The government’s intention to reform the justice sector is commendable, but the way it’s carried out creates dangerous precedents, says Alexandru Tănase, former chair of the Constitutional Court.
Alexandru Tănase praises the government’s intention to rid the system of corrupt and compromised people, but he thinks the government needs to do more to keep professional and honest judges on board.
“The intention to reform the justice sector is alright. The question is how this is being done. Because every action creates precedents. There are more than 300 young judges in the system, who are not corrupt, mostly professionals, who would like to work in a society where justice does justice. Unfortunately, the reckless actions of the government scared these young professionals away, discouraging them from playing an active role in bringing about change. There is no one in the current government, neither in the Ministry of Justice, nor in Parliament, who represents a moral authority, who is able to convey to the judiciary the vision of the reform. It’s easy to make abstract accusations of resistance by the system, without offering concrete examples of such resistance”, Alexandru Tănase said on a Vocea Bessarabiei talk show.

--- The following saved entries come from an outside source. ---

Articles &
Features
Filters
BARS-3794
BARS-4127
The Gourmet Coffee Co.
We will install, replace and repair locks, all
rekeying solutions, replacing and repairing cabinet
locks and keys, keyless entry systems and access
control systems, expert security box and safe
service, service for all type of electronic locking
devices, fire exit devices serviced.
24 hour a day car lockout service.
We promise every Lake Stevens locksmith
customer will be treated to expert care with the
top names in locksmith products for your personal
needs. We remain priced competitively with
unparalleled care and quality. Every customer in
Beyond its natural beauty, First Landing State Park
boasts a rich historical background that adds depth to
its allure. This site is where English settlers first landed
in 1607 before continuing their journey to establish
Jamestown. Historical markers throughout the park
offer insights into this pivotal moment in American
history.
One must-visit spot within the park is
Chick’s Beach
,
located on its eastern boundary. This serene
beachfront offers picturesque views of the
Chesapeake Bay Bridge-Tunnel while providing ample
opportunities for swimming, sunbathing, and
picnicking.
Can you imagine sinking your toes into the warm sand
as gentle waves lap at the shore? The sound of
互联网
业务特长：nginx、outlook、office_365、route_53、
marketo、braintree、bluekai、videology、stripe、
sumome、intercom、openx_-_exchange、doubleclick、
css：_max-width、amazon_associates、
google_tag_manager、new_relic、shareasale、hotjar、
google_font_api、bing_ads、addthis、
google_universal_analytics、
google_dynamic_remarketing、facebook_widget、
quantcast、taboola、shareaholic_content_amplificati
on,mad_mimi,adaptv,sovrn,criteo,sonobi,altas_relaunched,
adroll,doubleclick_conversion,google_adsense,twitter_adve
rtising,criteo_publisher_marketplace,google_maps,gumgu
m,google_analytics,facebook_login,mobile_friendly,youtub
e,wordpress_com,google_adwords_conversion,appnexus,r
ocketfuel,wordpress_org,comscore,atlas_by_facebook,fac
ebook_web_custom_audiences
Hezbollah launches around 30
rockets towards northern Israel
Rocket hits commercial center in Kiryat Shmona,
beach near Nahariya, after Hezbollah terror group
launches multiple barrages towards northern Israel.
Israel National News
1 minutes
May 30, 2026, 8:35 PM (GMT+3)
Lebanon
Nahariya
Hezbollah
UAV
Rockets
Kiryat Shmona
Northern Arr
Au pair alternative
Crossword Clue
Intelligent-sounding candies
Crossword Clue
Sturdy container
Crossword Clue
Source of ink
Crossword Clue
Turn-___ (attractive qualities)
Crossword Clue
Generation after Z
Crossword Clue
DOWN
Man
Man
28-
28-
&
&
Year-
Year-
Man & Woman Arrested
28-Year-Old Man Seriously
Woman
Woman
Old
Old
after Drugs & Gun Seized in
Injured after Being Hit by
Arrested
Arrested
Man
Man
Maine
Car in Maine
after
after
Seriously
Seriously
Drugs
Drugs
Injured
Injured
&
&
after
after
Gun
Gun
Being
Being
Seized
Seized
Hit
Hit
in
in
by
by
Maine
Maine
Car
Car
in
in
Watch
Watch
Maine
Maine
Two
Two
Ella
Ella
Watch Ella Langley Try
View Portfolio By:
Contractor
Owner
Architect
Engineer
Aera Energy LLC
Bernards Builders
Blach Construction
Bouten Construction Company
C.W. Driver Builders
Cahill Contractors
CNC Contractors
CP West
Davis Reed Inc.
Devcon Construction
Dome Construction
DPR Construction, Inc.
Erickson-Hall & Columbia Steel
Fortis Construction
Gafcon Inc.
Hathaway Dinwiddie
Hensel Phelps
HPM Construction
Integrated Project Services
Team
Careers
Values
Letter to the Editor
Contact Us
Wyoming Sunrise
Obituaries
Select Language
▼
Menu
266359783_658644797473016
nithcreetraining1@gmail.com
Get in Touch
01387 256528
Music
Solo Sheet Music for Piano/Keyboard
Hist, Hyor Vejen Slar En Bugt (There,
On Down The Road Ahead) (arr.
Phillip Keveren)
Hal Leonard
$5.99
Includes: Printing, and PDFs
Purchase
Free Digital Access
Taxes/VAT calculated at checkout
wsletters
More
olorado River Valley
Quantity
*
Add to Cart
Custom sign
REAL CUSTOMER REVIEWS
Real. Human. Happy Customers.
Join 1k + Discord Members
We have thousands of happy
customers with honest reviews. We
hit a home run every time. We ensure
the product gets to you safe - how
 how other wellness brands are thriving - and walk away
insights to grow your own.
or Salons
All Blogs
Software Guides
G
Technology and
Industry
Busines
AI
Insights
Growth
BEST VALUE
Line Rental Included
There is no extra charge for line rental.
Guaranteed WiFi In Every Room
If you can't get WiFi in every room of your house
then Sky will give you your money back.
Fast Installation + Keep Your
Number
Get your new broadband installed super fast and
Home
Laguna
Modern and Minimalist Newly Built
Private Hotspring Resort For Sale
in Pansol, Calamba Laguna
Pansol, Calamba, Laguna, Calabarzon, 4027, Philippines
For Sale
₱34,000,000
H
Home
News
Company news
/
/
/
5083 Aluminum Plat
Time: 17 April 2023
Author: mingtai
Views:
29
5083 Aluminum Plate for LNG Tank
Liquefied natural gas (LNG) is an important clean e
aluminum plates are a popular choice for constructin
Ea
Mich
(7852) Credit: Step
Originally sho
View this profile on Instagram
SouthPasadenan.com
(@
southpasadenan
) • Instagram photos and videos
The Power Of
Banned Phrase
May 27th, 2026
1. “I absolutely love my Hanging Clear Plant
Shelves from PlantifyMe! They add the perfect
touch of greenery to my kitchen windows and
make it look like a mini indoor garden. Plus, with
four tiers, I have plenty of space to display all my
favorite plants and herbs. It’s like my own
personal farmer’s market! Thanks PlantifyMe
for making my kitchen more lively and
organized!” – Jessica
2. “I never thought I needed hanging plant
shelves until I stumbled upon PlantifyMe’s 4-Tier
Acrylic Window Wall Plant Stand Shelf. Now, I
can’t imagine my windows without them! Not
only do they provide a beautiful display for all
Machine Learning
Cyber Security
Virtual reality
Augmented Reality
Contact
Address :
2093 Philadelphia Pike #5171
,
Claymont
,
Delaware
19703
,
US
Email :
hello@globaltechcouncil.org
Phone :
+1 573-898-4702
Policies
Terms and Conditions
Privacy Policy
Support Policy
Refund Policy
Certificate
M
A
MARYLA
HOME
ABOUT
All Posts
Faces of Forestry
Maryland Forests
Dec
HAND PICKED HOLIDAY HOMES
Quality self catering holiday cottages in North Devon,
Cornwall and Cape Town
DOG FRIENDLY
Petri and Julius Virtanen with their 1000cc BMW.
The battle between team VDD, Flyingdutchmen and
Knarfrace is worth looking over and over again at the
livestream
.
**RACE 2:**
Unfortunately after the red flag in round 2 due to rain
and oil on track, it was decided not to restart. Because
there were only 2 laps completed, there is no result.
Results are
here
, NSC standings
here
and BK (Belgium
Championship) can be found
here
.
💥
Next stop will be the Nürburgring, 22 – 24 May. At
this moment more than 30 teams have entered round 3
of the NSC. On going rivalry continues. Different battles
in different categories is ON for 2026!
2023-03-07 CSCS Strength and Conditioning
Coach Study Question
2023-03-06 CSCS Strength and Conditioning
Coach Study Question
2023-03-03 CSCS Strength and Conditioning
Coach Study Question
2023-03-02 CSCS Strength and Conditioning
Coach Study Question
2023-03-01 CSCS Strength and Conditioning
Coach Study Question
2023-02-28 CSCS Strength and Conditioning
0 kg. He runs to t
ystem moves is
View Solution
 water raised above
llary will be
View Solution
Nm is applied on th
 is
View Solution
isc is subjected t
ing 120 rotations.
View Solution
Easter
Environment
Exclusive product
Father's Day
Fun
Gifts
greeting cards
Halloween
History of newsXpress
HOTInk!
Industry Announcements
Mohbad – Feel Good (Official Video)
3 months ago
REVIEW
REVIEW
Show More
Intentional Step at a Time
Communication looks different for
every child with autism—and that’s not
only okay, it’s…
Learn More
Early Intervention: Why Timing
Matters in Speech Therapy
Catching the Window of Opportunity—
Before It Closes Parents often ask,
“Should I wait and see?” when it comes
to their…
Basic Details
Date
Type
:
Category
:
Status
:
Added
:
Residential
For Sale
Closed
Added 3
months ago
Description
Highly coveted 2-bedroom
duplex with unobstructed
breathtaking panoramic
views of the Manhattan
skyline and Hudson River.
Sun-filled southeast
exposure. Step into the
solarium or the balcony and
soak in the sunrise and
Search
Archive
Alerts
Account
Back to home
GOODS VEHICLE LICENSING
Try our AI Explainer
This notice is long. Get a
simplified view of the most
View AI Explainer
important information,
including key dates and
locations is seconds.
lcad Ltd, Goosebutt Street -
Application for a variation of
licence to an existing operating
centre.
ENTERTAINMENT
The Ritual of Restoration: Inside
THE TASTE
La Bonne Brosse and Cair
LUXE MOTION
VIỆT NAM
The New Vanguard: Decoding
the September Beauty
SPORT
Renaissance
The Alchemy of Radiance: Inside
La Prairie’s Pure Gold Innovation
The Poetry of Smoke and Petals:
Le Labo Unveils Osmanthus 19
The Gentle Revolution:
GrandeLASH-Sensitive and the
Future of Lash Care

The former Constitutional Court justice says that the reform is taking place in a non-transparent manner, without consensus, and with often critical expert opinions from the Venice Commission.
“Lots of abuses have been committed in the process of the so-called reform. Just pick up the opinions of the Venice Commission from the past three years and you will see there is no clean opinion. That is, an opinion that would have given the green light to the reforms without many recommendations that, in fact, substantially modified the concepts presented. Look at the Supreme Court of Justice, where most of the judges resigned. Everybody heard that the government wants to reform the SCJ. Has anyone seen this project? Apart from a small circle of people with the highest level of clearance. We’ve ended up without judges at the Supreme Court without the bill being even approved in the first reading. To start reforming the judiciary with the SCJ is the right thing to do; after all, a fish always rots from the head down. But in three years we have not seen a clear plan on the reform. It’s hard even for the lawyers to understand what’s going on, let alone for the business community, which are confused about the current rules of play”, said Tănase.
At their latest General Assembly on March 17, judges interrupted the meeting before delegating any member to the Superior Council of the Judiciary. In reaction, the government says that in order to unblock the system, Parliament will appoint CSM members from among civil society as soon as the pre-vetting commission completes its work.